> **Exercise instructions**:
Extract every line of the records that contains the string "value", treating uppercase and lowercase letters as distinct.

> **Extracted data**:
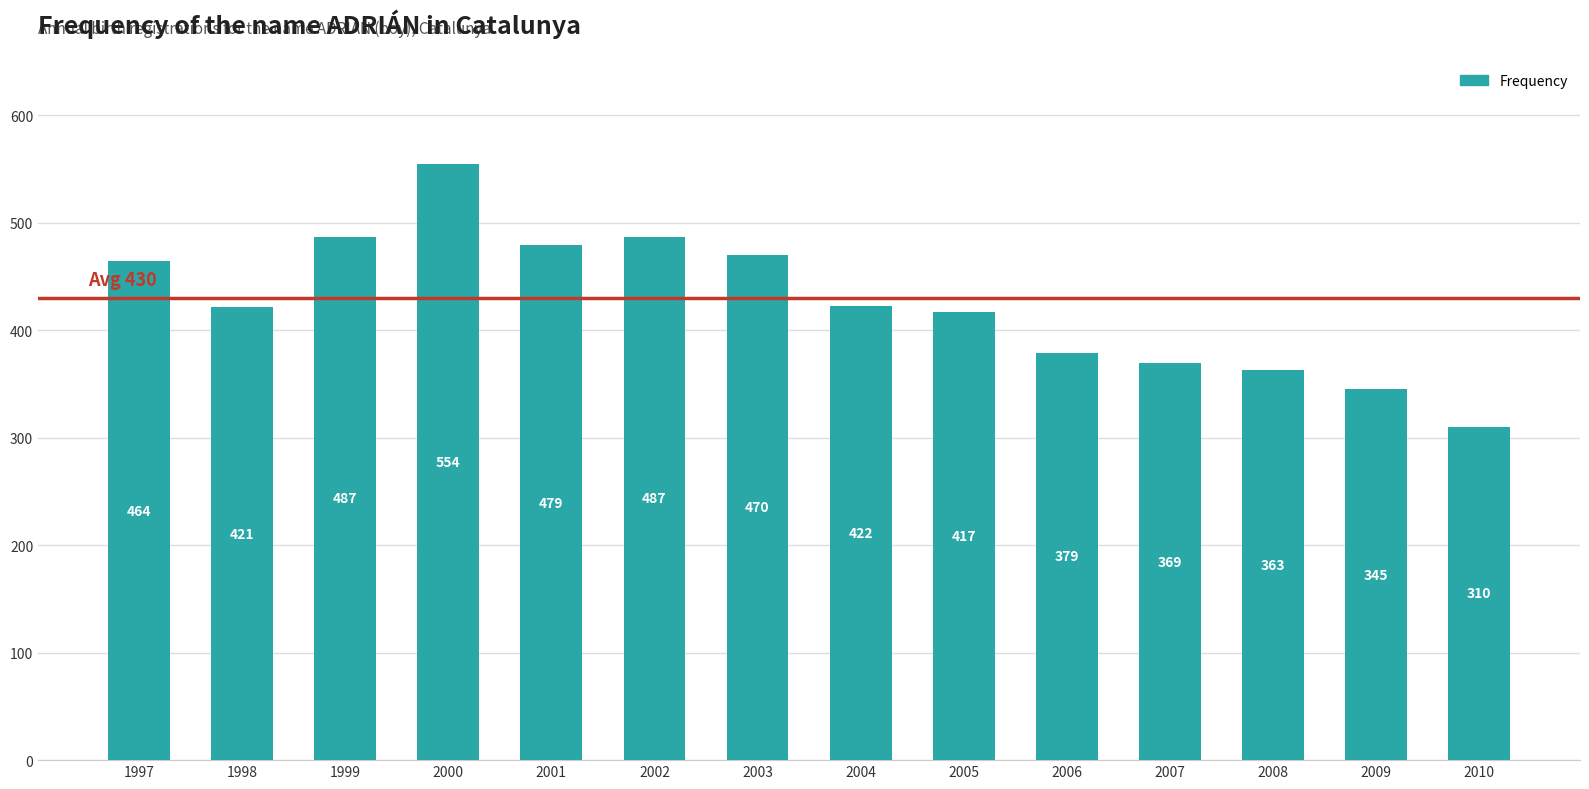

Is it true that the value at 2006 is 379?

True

...

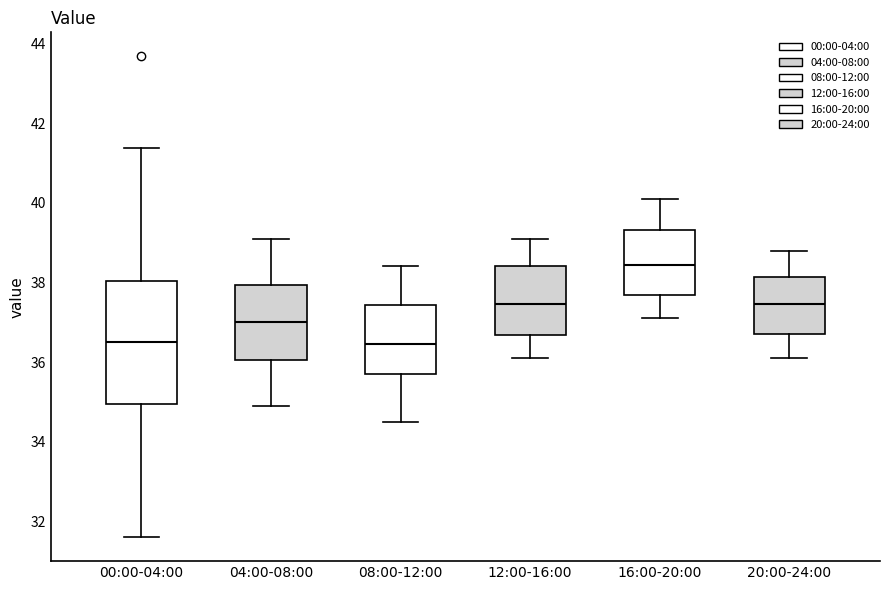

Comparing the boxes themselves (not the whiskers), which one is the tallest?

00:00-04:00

* * *

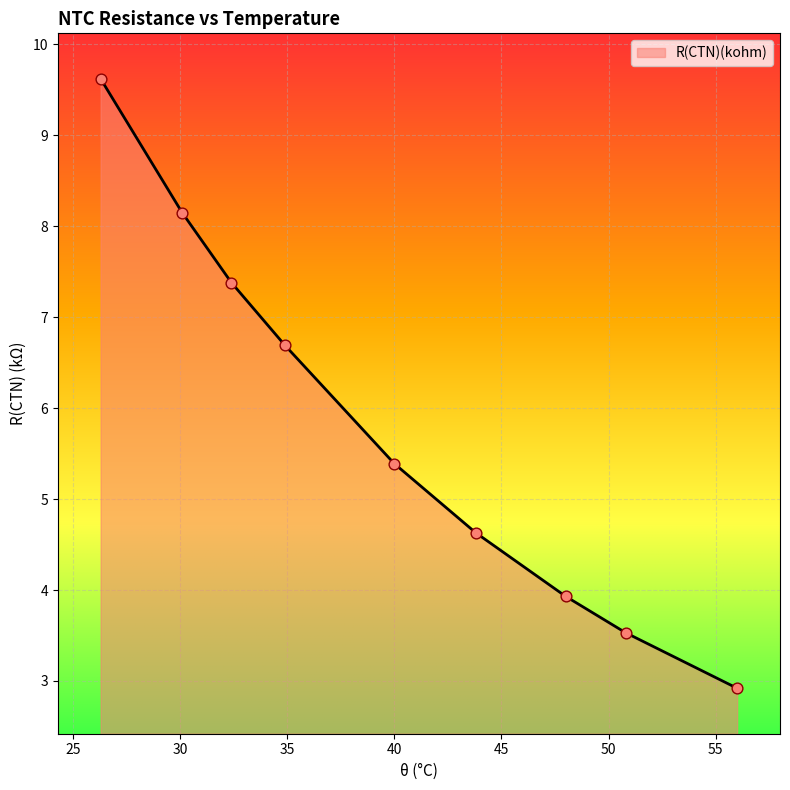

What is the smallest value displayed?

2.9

> **Output for this task**:
Is it true that the value at 2006 is 379?
What is the smallest value displayed?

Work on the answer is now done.